Creating Inviting Spaces: The Playroom
This multi-functional space serves several purposes: playroom, media room, guest bedroom and homework space, all the while maintaining a sophisticated feel. Brittany Atkinson, director of interiors for Williams & Dean Architecture and Interior Design, spilled the beans on how the chic space came to be and how someone might create a similar vibe and room in their own home.
What specifically did the client want out of this room?
The client approached our firm to do an addition to their house, but they wanted to be careful that it didn’t feel like an addition and it flowed pretty easily ... They wanted it to be an adult space but also a place for the kids to play. In addition, they had maxed out their bedrooms for their children so they needed this to serve as a guest space. That’s something you don’t even really pick up from these pictures because it’s somewhat hidden, but the sectional is actually a pull-out sofa and that up and over detail on the left side is a door that opens for a wardrobe. It’s definitely multi-purpose.
How did you create a space that's comfortable and inviting for both kids and adults?
Sometimes you’ll think big pieces of furniture can overwhelm, but we went with a minimal amount of furniture because we know that toys can take over and there’s enough stuff going on with toys. We left everything kind of simple and did built-in desks on the side for them to play and do homework as they grow and then a large sectional that they could all get on … Keeping it really simple, keeping floorspace open. The floor was pretty patterned and interesting so we wanted to show that off.
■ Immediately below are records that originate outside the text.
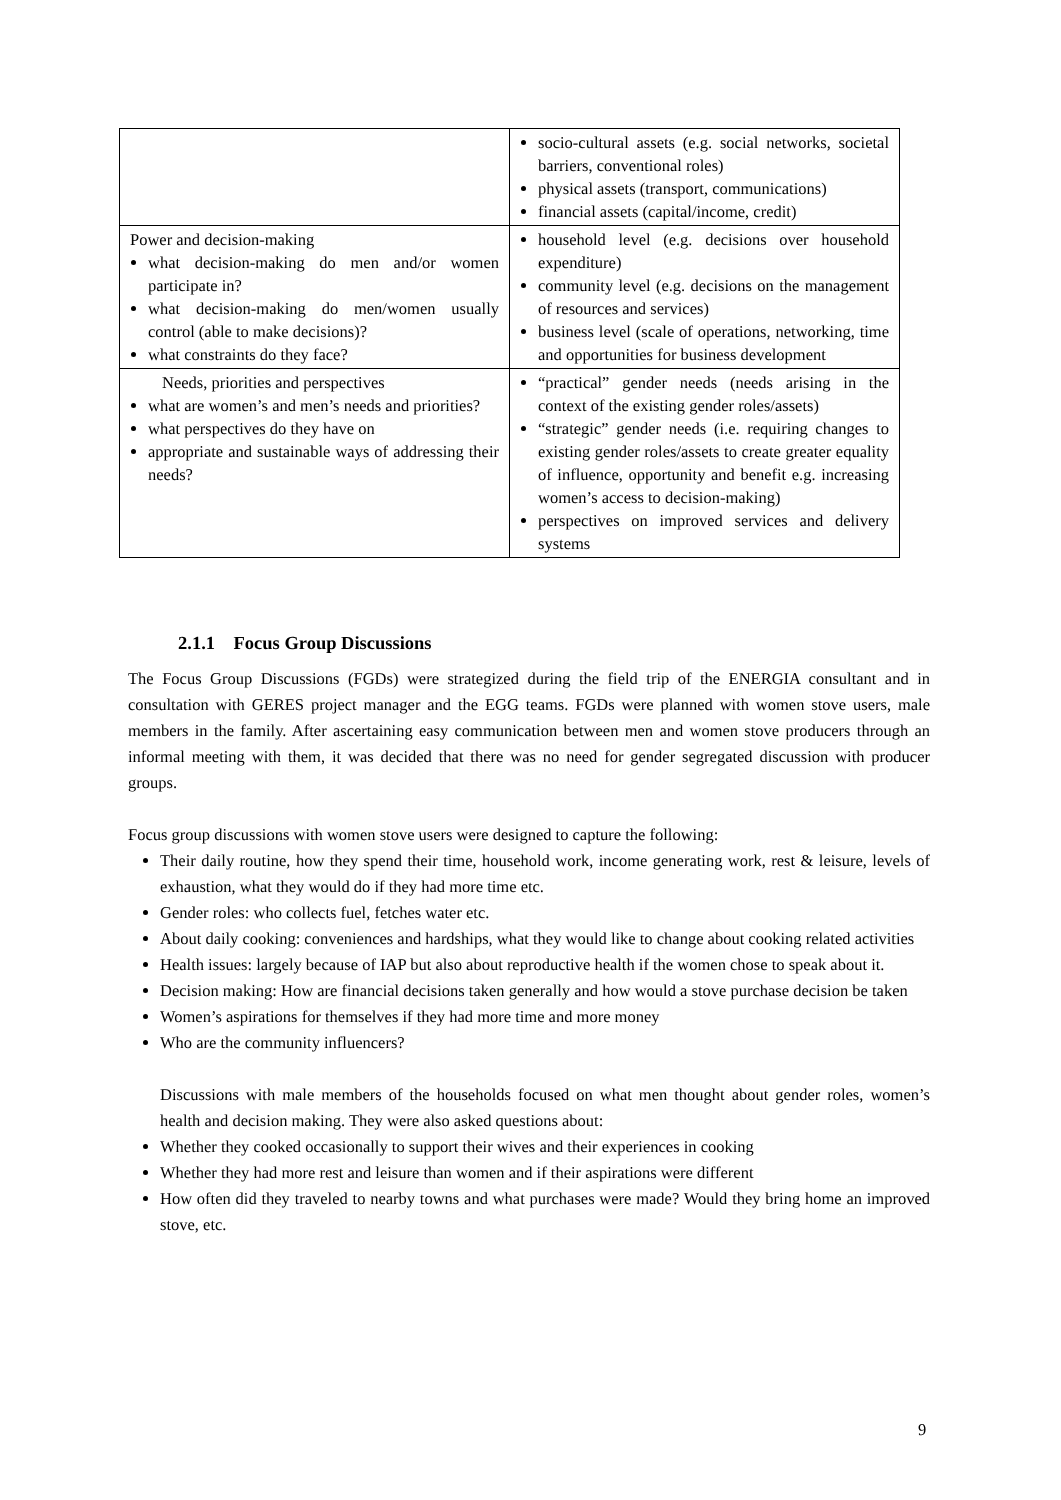| | socio-cultural assets (e.g. social networks, societal barriers, conventional roles) physical assets (transport, communications) financial assets (capital/income, credit) |
| Power and decision-making what decision-making do men and/or women participate in? what decision-making do men/women usually control (able to make decisions)? what constraints do they face? | household level (e.g. decisions over household expenditure) community level (e.g. decisions on the management of resources and services) business level (scale of operations, networking, time and opportunities for business development |
| Needs, priorities and perspectives what are women’s and men’s needs and priorities? what perspectives do they have on appropriate and sustainable ways of addressing their needs? | “practical” gender needs (needs arising in the context of the existing gender roles/assets) “strategic” gender needs (i.e. requiring changes to existing gender roles/assets to create greater equality of influence, opportunity and benefit e.g. increasing women’s access to decision-making) perspectives on improved services and delivery systems |
2.1.1 Focus Group Discussions
The Focus Group Discussions (FGDs) were strategized during the field trip of the ENERGIA consultant and in consultation with GERES project manager and the EGG teams. FGDs were planned with women stove users, male members in the family. After ascertaining easy communication between men and women stove producers through an informal meeting with them, it was decided that there was no need for gender segregated discussion with producer groups.
Focus group discussions with women stove users were designed to capture the following:
Their daily routine, how they spend their time, household work, income generating work, rest & leisure, levels of exhaustion, what they would do if they had more time etc.
Gender roles: who collects fuel, fetches water etc.
About daily cooking: conveniences and hardships, what they would like to change about cooking related activities
Health issues: largely because of IAP but also about reproductive health if the women chose to speak about it.
Decision making: How are financial decisions taken generally and how would a stove purchase decision be taken
Women’s aspirations for themselves if they had more time and more money
Who are the community influencers?
Discussions with male members of the households focused on what men thought about gender roles, women’s health and decision making. They were also asked questions about:
Whether they cooked occasionally to support their wives and their experiences in cooking
Whether they had more rest and leisure than women and if their aspirations were different
How often did they traveled to nearby towns and what purchases were made? Would they bring home an improved stove, etc.
9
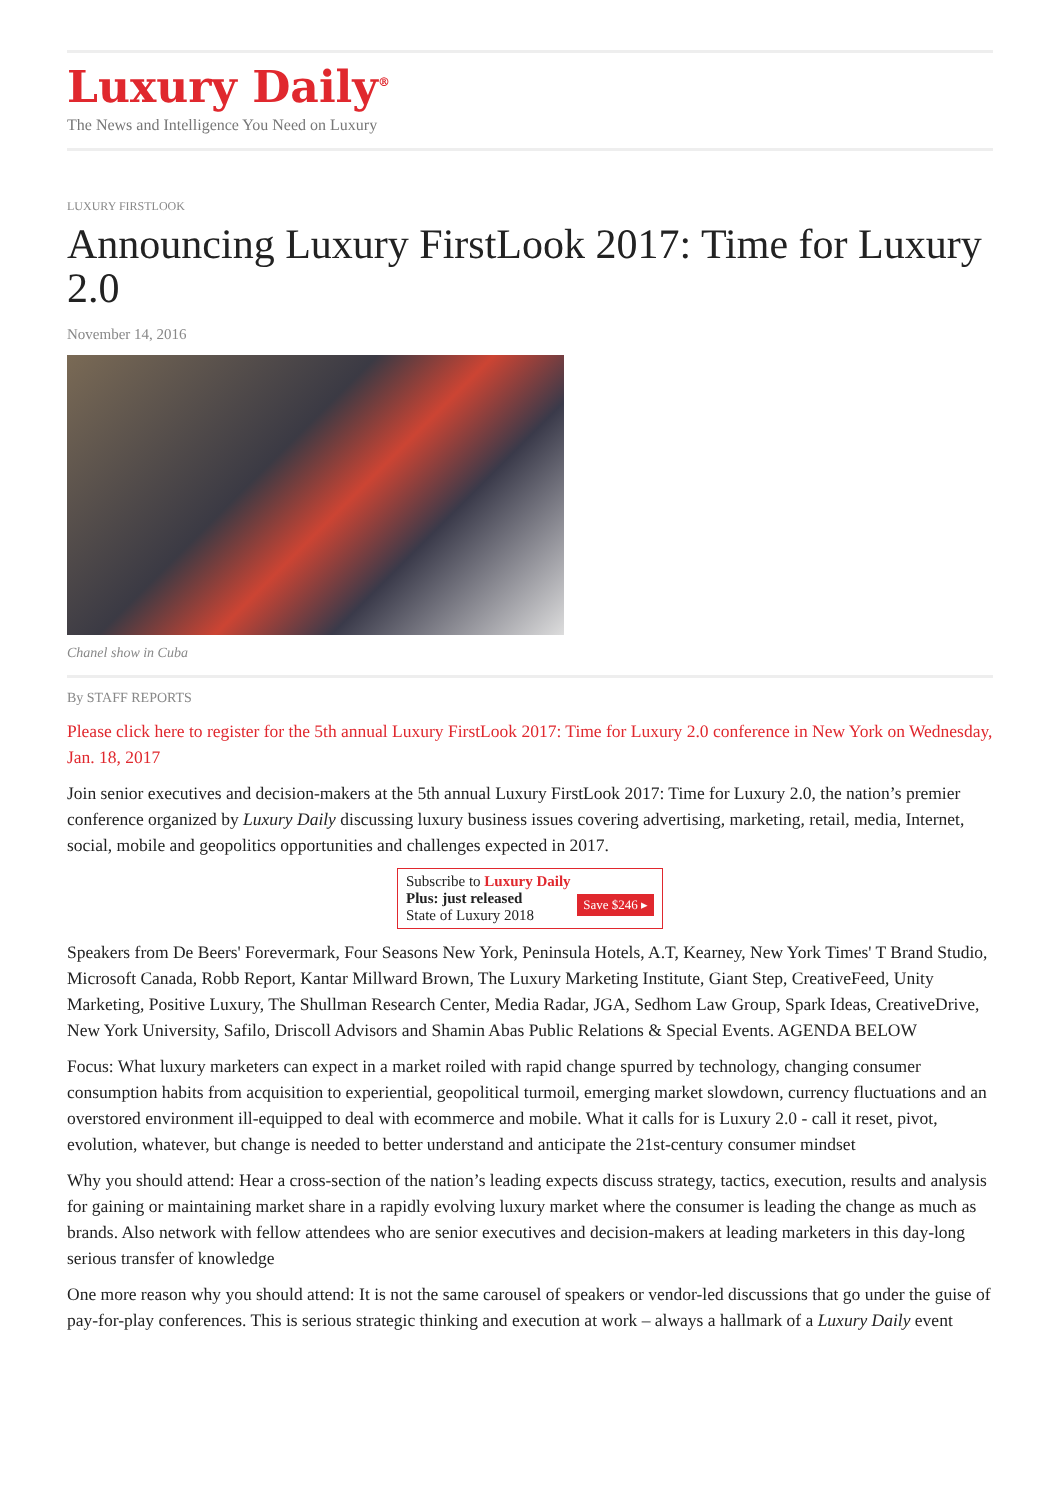Luxury Daily<sup>®</sup>
The News and Intelligence You Need on Luxury
LUXURY FIRSTLOOK
Announcing Luxury FirstLook 2017: Time for Luxury 2.0
November 14, 2016
Chanel show in Cuba
By STAFF REPORTS
Please click here to register for the 5th annual Luxury FirstLook 2017: Time for Luxury 2.0 conference in New York on Wednesday, Jan. 18, 2017
Join senior executives and decision-makers at the 5th annual Luxury FirstLook 2017: Time for Luxury 2.0, the nation’s premier conference organized by Luxury Daily discussing luxury business issues covering advertising, marketing, retail, media, Internet, social, mobile and geopolitics opportunities and challenges expected in 2017.
Subscribe to Luxury Daily
Save $246 ▸ Plus: just released
State of Luxury 2018
Speakers from De Beers' Forevermark, Four Seasons New York, Peninsula Hotels, A.T, Kearney, New York Times' T Brand Studio, Microsoft Canada, Robb Report, Kantar Millward Brown, The Luxury Marketing Institute, Giant Step, CreativeFeed, Unity Marketing, Positive Luxury, The Shullman Research Center, Media Radar, JGA, Sedhom Law Group, Spark Ideas, CreativeDrive, New York University, Safilo, Driscoll Advisors and Shamin Abas Public Relations & Special Events. AGENDA BELOW
Focus: What luxury marketers can expect in a market roiled with rapid change spurred by technology, changing consumer consumption habits from acquisition to experiential, geopolitical turmoil, emerging market slowdown, currency fluctuations and an overstored environment ill-equipped to deal with ecommerce and mobile. What it calls for is Luxury 2.0 - call it reset, pivot, evolution, whatever, but change is needed to better understand and anticipate the 21st-century consumer mindset
Why you should attend: Hear a cross-section of the nation’s leading expects discuss strategy, tactics, execution, results and analysis for gaining or maintaining market share in a rapidly evolving luxury market where the consumer is leading the change as much as brands. Also network with fellow attendees who are senior executives and decision-makers at leading marketers in this day-long serious transfer of knowledge
One more reason why you should attend: It is not the same carousel of speakers or vendor-led discussions that go under the guise of pay-for-play conferences. This is serious strategic thinking and execution at work – always a hallmark of a Luxury Daily event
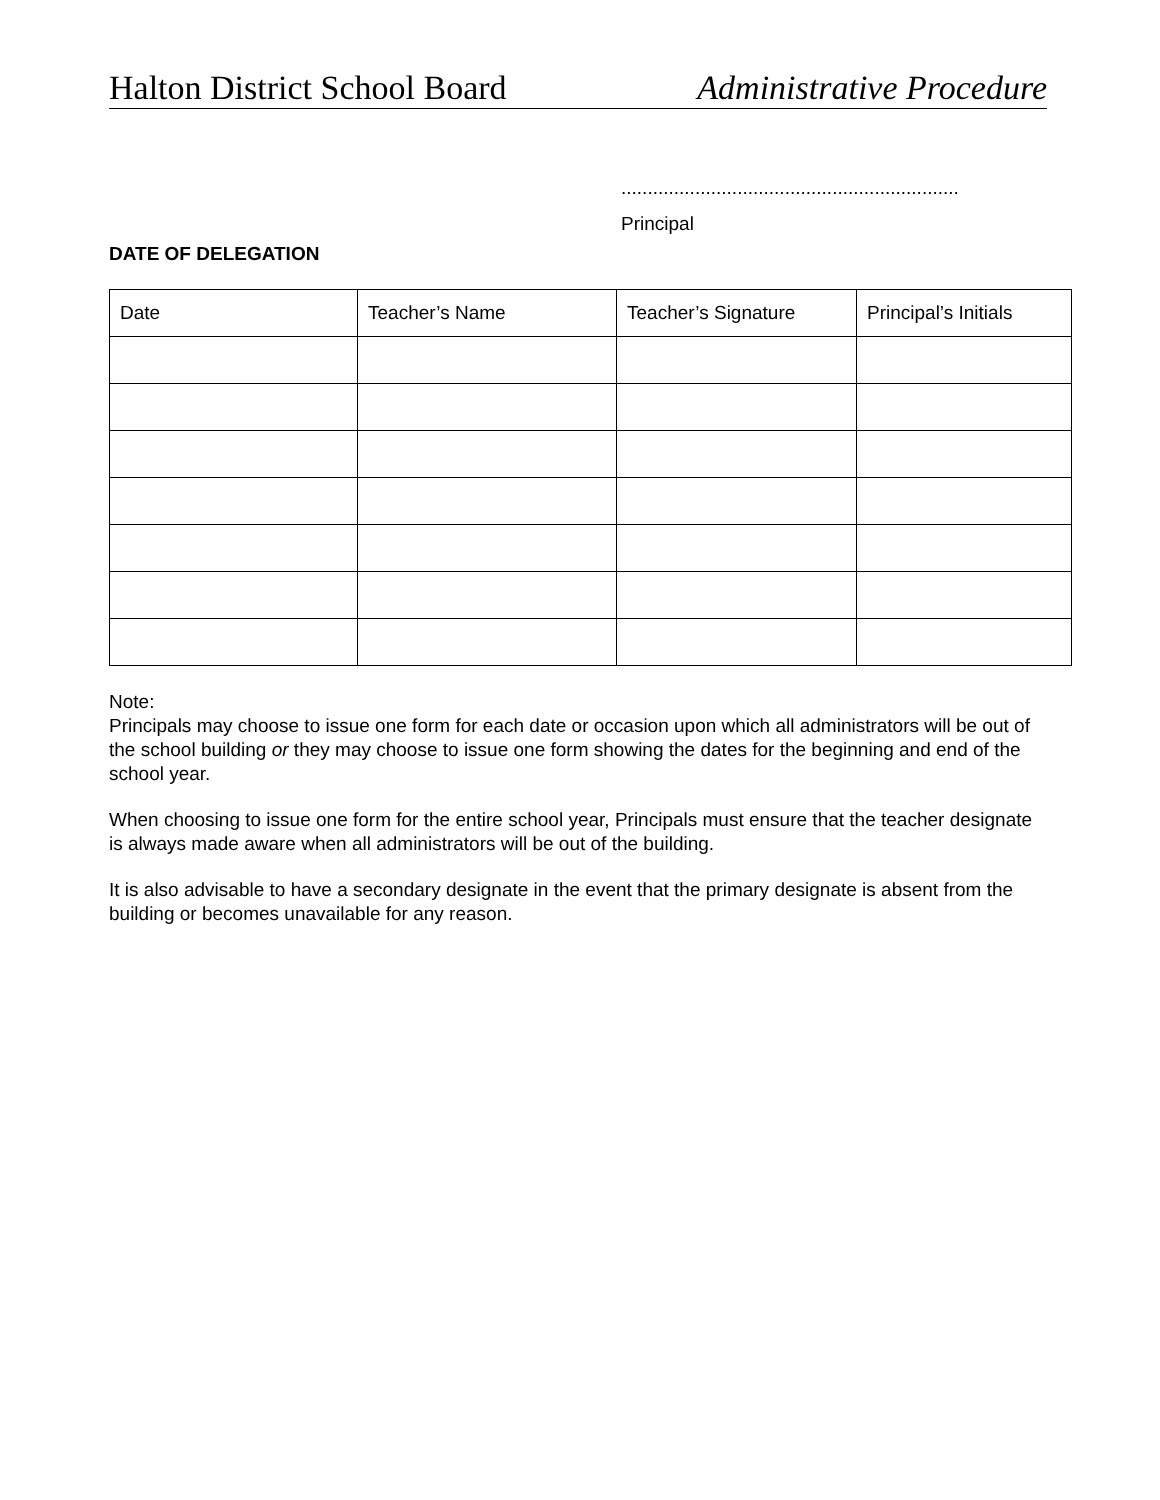Halton District School Board Administrative Procedure
................................................................
Principal
DATE OF DELEGATION
| Date | Teacher’s Name | Teacher’s Signature | Principal’s Initials |
Note:
Principals may choose to issue one form for each date or occasion upon which all administrators will be out of the school building or they may choose to issue one form showing the dates for the beginning and end of the school year.
When choosing to issue one form for the entire school year, Principals must ensure that the teacher designate is always made aware when all administrators will be out of the building.
It is also advisable to have a secondary designate in the event that the primary designate is absent from the building or becomes unavailable for any reason.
How did you select the colors and what are good ways to implement pops of color in a room?
In this instance it’s very accessible from the dining area and the kitchen. So what we did, and what you can do on any project, is pick one color and accent it in not too many locations because color obviously resonates. You look at this and immediately pick up that it’s purple but it’s really only in a couple places. You can consider selecting a color that will age well, too. One that’s really soft — like here it’s a soft kind of purple — or go really deep like a navy or other jewel tone that adds color but is also sophisticated. If you did it on items that can be changed out or replaced really easily — like curtains can be replaced easily; we did it on the cubbies but those can easily be repainted. You can also consider doing it as like a wall covering behind a desk.
What can you tell us about the flooring?
It’s actually commercial-grade carpet tile by Interface … We chose four different colors and one had a subtle textural pattern so it really served a lot as our pattern for the project. Since it’s commercial it has a rubber back it helps the stain not go through. You can also just replace it. You can pop up one tile and go clean it instead of having to move all your furniture and clean the whole room.
What was the thought process behind the ceiling-height shelving unit?
So they knew they wanted to have storage right now for books and toys because right now their children are pretty young ... We wanted it to look like a big unit and the parents can still reach it. I don’t think people should be scared of having shelving go to the ceiling, you just know that part of it isn’t going to be accessed all the time. But it creates that element of scale and kind of continues the pattern. So don’t be scared to take things to the ceiling.